Martin’s wife, Cheryl, is the daughter of Gwendolyn M. Hemphill, former executive assistant to then-union President Barbara A. Bullock. Last night, WUSA-TV (Channel 9) reported that Miss Bullock agreed earlier in the day to plead guilty to her role in the conspiracy.

Channel 9 reported Miss Bullock has agreed to a plea bargain that calls for her to serve 10 years in federal prison. A spokesman for the U.S. Attorney’s office would not comment on Channel 9’s report other than to say the only documents filed in the WTU case involved Mr. Alderman, Martin and Leroy Holmes. Holmes is the former handyman for the union who also served as Miss Bullock’s personal driver.

An FBI affidavit filed in the case implicated Miss Bullock, Martin, Mr. Alderman, Mrs. Martin, Mrs. Hemphill, former union treasurer James O. Baxter, Holmes and Miss Bullock’s sister Gwendolyn B. Clark in the fraud.

Mrs. Hemphill and Mr. Baxter are no longer associated with the union and have not been indicted on any charges. However, they remain targets of the ongoing investigation.

Bank records of Mr. Alderman’s fictitious company show checks totaling more than $10,000 were deposited into one of Mrs. Hemphill’s personal accounts. The checks included Mr. Alderman’s signature.

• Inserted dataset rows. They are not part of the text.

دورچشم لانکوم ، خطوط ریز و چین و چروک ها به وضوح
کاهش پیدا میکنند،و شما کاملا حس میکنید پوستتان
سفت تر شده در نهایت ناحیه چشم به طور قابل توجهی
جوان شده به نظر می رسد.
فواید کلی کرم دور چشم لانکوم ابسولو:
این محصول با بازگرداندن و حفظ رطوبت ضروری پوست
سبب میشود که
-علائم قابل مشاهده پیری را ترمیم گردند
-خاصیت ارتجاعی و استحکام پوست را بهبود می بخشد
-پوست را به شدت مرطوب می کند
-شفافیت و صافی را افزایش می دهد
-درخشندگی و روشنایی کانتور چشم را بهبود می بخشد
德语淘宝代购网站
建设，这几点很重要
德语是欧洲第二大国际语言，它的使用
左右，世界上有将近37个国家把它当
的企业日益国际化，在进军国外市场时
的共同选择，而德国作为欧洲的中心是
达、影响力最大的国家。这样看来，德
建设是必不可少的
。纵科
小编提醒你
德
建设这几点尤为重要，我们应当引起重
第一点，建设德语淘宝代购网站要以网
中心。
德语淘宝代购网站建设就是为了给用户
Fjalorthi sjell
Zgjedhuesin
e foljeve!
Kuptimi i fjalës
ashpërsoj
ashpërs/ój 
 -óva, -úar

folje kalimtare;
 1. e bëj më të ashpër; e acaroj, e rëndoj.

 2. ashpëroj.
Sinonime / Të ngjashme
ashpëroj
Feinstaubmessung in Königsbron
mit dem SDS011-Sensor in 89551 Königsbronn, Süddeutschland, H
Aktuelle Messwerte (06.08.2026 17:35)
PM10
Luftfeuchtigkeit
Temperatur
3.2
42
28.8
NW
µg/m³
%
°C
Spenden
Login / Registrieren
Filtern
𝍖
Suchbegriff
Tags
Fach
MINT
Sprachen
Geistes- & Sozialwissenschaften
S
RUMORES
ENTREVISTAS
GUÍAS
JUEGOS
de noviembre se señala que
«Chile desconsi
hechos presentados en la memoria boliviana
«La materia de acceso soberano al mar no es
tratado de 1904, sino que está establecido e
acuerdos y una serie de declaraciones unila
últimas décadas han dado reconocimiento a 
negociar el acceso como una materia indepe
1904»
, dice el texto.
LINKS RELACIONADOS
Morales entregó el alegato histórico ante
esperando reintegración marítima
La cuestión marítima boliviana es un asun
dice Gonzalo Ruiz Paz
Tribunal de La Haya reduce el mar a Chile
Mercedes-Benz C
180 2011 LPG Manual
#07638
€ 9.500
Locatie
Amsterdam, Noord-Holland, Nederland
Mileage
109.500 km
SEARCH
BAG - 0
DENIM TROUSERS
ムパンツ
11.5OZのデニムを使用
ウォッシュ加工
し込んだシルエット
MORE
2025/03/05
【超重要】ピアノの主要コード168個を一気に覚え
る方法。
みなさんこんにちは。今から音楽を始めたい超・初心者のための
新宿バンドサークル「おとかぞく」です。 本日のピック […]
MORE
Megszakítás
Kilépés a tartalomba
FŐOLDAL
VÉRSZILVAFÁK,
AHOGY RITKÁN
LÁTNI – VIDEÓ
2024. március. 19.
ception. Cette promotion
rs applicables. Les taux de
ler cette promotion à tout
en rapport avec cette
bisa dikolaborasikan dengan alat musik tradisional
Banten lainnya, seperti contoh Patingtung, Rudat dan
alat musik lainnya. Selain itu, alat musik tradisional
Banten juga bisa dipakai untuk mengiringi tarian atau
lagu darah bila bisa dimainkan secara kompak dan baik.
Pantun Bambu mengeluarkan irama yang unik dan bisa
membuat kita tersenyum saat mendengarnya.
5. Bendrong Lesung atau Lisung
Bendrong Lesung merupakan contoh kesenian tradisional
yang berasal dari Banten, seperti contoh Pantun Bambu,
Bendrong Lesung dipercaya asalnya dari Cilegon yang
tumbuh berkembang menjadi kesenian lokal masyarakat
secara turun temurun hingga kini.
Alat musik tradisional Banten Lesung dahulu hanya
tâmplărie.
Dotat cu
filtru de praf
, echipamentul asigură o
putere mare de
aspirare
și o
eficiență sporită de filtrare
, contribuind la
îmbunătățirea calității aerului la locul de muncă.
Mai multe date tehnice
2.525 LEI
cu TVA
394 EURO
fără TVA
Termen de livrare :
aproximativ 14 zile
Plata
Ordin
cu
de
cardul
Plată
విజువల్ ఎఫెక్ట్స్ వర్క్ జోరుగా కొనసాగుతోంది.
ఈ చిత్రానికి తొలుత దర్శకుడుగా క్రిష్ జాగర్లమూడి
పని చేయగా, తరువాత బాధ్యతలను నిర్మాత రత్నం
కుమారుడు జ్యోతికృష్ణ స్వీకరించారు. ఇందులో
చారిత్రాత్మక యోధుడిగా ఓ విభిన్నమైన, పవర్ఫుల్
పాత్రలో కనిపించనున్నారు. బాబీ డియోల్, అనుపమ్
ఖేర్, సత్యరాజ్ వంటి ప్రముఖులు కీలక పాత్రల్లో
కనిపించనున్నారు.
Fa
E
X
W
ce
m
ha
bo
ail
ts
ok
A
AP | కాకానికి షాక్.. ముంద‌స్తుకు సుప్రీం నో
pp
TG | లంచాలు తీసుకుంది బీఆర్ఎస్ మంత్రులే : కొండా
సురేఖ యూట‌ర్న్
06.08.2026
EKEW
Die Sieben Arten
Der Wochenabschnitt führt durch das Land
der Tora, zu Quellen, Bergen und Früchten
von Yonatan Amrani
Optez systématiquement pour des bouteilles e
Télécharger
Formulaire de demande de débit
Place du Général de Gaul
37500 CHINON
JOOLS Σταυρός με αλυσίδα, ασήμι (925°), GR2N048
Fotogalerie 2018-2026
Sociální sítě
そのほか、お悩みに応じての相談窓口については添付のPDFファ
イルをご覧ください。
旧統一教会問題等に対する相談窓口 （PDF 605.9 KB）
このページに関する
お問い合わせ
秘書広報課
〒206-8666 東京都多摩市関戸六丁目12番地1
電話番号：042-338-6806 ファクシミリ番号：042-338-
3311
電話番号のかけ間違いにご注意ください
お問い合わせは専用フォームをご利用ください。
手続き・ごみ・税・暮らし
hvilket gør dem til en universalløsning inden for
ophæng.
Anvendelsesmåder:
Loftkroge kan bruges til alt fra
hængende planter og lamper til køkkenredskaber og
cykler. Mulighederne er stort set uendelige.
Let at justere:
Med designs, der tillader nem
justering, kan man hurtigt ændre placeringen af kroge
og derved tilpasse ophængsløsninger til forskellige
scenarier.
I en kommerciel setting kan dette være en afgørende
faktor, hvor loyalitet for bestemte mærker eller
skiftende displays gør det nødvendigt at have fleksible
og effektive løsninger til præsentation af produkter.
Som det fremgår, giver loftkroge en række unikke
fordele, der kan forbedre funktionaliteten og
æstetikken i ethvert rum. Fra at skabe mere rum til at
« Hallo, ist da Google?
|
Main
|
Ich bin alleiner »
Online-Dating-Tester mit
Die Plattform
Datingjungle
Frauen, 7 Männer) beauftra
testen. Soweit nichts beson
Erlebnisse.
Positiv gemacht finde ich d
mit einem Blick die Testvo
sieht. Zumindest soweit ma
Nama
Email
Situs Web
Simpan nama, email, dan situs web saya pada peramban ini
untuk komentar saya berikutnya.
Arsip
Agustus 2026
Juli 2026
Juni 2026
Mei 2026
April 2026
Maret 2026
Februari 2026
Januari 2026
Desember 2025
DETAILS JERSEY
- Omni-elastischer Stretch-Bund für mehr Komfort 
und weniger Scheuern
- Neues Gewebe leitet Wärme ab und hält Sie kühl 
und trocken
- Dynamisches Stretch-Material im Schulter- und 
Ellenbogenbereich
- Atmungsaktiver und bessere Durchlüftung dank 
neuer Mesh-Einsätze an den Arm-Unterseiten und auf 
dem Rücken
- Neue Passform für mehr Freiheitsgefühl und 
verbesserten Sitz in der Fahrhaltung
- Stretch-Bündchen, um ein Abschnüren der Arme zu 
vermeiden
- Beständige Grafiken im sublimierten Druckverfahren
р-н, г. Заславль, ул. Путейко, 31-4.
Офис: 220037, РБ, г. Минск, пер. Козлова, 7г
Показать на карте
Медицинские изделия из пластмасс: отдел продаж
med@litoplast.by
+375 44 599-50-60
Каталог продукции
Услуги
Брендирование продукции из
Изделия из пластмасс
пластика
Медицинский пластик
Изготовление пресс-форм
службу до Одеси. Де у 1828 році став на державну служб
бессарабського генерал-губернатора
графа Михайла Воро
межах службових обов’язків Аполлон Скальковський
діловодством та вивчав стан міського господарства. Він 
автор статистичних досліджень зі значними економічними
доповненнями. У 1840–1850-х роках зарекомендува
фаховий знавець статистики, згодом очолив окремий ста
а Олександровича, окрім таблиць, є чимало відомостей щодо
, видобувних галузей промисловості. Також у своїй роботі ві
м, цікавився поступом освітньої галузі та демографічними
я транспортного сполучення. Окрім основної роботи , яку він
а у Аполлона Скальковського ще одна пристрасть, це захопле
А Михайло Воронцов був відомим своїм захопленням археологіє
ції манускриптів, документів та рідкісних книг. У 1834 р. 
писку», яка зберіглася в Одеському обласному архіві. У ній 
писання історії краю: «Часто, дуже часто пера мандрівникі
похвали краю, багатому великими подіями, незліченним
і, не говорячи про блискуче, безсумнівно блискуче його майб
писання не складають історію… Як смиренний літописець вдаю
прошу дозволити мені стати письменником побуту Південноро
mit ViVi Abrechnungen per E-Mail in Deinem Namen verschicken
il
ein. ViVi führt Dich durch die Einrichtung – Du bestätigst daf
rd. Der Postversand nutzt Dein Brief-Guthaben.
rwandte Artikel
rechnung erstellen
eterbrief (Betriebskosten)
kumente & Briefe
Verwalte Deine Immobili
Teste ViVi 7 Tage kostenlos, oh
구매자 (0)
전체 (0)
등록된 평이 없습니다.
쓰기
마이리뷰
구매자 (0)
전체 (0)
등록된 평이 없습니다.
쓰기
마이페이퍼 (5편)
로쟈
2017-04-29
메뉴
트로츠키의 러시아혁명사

Authorities said union funds were used to buy tickets to sporting and entertainment events, plus luxury items including clothing, electronics and art.

A spokesman for the U.S. Attorney’s Office said Mr. Alderman could appear in federal court as early as next week in connection with the conspiracy charge.

The revelation about Mr. Alderman’s involvement in the scheme came during a hearing for Holmes.

“He has talked to the FBI agents involved in the case,” said Louis Martucci, a defense attorney representing Holmes.

Holmes, 52, pleaded guilty Feb. 6 to conspiracy to laundering more than $1 million in illegal proceeds. He admitted to cashing $1.2 million in union checks, keeping his $1,875 weekly salary and giving remaining proceeds to Bullock and Mrs. Hemphill. He remains free without bond and is cooperating with federal prosecutors.

U.S. District Judge Richard J. Leone ordered Holmes to appear in court Dec. 17 for another status hearing. Martin’s next court date is Jan. 5. Both men face up to 20 years in prison and a $500,000 fine.